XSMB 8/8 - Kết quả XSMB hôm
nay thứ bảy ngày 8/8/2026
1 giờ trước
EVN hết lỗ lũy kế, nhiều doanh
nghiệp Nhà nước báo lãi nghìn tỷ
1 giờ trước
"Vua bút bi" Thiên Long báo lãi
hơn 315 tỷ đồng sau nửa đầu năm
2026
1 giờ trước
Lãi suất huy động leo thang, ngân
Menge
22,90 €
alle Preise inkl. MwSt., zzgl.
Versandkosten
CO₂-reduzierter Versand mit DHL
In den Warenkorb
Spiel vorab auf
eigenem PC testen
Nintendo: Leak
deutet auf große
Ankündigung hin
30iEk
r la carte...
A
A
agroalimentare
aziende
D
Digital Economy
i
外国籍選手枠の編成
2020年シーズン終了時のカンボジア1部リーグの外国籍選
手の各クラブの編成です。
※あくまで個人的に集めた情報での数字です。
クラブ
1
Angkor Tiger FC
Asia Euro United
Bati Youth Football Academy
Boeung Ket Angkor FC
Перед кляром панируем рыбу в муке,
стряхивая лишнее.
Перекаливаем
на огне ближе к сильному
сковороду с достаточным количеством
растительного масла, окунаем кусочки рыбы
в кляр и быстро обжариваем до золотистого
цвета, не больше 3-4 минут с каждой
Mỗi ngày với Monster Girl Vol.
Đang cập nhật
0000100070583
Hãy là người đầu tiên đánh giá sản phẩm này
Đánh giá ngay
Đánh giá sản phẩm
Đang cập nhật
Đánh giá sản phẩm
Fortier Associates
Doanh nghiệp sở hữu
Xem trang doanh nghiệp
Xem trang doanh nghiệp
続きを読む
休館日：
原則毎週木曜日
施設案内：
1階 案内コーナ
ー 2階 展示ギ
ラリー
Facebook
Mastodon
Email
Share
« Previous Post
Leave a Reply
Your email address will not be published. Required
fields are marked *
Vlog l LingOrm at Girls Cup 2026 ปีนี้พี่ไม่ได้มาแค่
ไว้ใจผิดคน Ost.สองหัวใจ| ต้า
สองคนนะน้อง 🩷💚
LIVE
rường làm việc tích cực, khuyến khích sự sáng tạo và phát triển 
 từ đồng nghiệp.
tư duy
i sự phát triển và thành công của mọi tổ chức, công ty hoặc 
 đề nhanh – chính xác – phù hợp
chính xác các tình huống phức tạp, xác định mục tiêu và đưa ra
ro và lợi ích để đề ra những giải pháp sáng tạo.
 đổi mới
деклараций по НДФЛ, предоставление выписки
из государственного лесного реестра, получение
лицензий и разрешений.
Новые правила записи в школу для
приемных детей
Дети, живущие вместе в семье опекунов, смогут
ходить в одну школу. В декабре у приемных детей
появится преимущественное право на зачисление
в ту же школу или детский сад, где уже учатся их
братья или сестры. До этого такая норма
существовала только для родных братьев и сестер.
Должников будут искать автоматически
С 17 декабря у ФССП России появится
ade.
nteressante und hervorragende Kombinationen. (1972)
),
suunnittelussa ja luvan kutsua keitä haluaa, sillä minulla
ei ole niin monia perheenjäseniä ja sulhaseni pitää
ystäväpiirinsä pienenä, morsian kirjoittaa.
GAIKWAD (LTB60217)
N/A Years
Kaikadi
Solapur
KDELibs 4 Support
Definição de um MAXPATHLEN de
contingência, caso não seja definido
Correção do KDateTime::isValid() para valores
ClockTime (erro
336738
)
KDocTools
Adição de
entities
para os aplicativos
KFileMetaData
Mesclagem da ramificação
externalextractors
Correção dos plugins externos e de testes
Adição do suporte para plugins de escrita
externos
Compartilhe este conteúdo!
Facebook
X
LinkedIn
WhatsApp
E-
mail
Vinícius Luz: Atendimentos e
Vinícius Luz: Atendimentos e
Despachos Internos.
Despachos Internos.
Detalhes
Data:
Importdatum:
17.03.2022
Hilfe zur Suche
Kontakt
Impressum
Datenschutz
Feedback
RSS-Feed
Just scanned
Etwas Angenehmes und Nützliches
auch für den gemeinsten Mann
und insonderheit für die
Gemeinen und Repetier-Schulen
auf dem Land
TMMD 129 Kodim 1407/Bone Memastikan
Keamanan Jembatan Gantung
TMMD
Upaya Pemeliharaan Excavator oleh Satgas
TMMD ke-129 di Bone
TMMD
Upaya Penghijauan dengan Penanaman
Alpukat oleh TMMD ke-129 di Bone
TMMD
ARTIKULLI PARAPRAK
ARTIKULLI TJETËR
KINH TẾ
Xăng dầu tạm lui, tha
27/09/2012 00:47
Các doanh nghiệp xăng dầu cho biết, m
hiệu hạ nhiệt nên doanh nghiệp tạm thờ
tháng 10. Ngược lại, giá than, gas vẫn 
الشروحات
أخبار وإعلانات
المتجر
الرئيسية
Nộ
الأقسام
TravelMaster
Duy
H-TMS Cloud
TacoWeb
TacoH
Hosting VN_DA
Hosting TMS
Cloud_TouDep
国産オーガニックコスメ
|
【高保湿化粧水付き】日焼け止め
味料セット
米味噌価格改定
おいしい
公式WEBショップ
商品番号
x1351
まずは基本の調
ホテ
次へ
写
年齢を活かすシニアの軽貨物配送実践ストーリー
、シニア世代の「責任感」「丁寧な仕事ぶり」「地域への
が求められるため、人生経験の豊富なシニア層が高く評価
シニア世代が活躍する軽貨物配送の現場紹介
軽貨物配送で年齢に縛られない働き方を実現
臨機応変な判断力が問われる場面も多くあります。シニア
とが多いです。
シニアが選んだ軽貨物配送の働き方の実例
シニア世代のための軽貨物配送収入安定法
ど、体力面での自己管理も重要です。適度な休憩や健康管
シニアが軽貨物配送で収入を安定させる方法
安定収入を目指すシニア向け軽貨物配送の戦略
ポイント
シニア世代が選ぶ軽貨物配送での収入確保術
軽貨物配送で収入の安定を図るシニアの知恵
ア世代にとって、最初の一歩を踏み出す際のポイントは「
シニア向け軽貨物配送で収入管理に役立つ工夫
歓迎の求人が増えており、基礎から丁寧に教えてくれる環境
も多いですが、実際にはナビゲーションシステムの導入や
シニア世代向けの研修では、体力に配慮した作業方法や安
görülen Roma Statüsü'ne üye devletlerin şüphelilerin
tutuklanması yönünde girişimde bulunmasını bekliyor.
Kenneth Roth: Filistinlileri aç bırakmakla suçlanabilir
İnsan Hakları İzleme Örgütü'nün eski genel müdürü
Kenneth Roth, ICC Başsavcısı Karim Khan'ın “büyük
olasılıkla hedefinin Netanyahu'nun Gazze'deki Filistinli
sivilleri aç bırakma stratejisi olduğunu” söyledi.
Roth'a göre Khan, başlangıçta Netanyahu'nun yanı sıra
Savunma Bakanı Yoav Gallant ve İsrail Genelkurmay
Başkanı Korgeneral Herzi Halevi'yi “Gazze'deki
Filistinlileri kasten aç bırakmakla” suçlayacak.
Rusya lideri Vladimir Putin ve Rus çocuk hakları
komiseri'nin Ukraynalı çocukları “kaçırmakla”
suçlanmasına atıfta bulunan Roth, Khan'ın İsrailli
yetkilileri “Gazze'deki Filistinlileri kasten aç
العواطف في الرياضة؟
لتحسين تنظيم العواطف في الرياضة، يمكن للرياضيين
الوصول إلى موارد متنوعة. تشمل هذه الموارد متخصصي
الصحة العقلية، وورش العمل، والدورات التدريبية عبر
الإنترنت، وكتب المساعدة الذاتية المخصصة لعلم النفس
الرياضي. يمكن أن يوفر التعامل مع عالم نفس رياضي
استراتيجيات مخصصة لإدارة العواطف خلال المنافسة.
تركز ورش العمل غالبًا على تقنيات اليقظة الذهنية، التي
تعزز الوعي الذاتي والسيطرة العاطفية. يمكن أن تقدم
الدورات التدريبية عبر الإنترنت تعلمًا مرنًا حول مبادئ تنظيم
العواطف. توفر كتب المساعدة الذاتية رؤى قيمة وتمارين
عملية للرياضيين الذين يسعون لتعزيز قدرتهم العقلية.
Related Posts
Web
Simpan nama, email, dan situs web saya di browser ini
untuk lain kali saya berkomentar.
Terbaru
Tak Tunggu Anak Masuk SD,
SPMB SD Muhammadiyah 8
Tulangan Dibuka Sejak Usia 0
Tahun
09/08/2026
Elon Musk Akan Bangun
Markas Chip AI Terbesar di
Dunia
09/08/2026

*Problem*: Substitute "Leave a Comment" for "Leave a Reply" in the part of the records that runs from the start through the line containing "лицензий и разрешений.", and leave everything else unchanged.

*Solution for this task*:
XSMB 8/8 - Kết quả XSMB hôm
nay thứ bảy ngày 8/8/2026
1 giờ trước
EVN hết lỗ lũy kế, nhiều doanh
nghiệp Nhà nước báo lãi nghìn tỷ
1 giờ trước
"Vua bút bi" Thiên Long báo lãi
hơn 315 tỷ đồng sau nửa đầu năm
2026
1 giờ trước
Lãi suất huy động leo thang, ngân
Menge
22,90 €
alle Preise inkl. MwSt., zzgl.
Versandkosten
CO₂-reduzierter Versand mit DHL
In den Warenkorb
Spiel vorab auf
eigenem PC testen
Nintendo: Leak
deutet auf große
Ankündigung hin
30iEk
r la carte...
A
A
agroalimentare
aziende
D
Digital Economy
i
外国籍選手枠の編成
2020年シーズン終了時のカンボジア1部リーグの外国籍選
手の各クラブの編成です。
※あくまで個人的に集めた情報での数字です。
クラブ
1
Angkor Tiger FC
Asia Euro United
Bati Youth Football Academy
Boeung Ket Angkor FC
Перед кляром панируем рыбу в муке,
стряхивая лишнее.
Перекаливаем
на огне ближе к сильному
сковороду с достаточным количеством
растительного масла, окунаем кусочки рыбы
в кляр и быстро обжариваем до золотистого
цвета, не больше 3-4 минут с каждой
Mỗi ngày với Monster Girl Vol.
Đang cập nhật
0000100070583
Hãy là người đầu tiên đánh giá sản phẩm này
Đánh giá ngay
Đánh giá sản phẩm
Đang cập nhật
Đánh giá sản phẩm
Fortier Associates
Doanh nghiệp sở hữu
Xem trang doanh nghiệp
Xem trang doanh nghiệp
続きを読む
休館日：
原則毎週木曜日
施設案内：
1階 案内コーナ
ー 2階 展示ギ
ラリー
Facebook
Mastodon
Email
Share
« Previous Post
Leave a Comment
Your email address will not be published. Required
fields are marked *
Vlog l LingOrm at Girls Cup 2026 ปีนี้พี่ไม่ได้มาแค่
ไว้ใจผิดคน Ost.สองหัวใจ| ต้า
สองคนนะน้อง 🩷💚
LIVE
rường làm việc tích cực, khuyến khích sự sáng tạo và phát triển 
 từ đồng nghiệp.
tư duy
i sự phát triển và thành công của mọi tổ chức, công ty hoặc 
 đề nhanh – chính xác – phù hợp
chính xác các tình huống phức tạp, xác định mục tiêu và đưa ra
ro và lợi ích để đề ra những giải pháp sáng tạo.
 đổi mới
деклараций по НДФЛ, предоставление выписки
из государственного лесного реестра, получение
лицензий и разрешений.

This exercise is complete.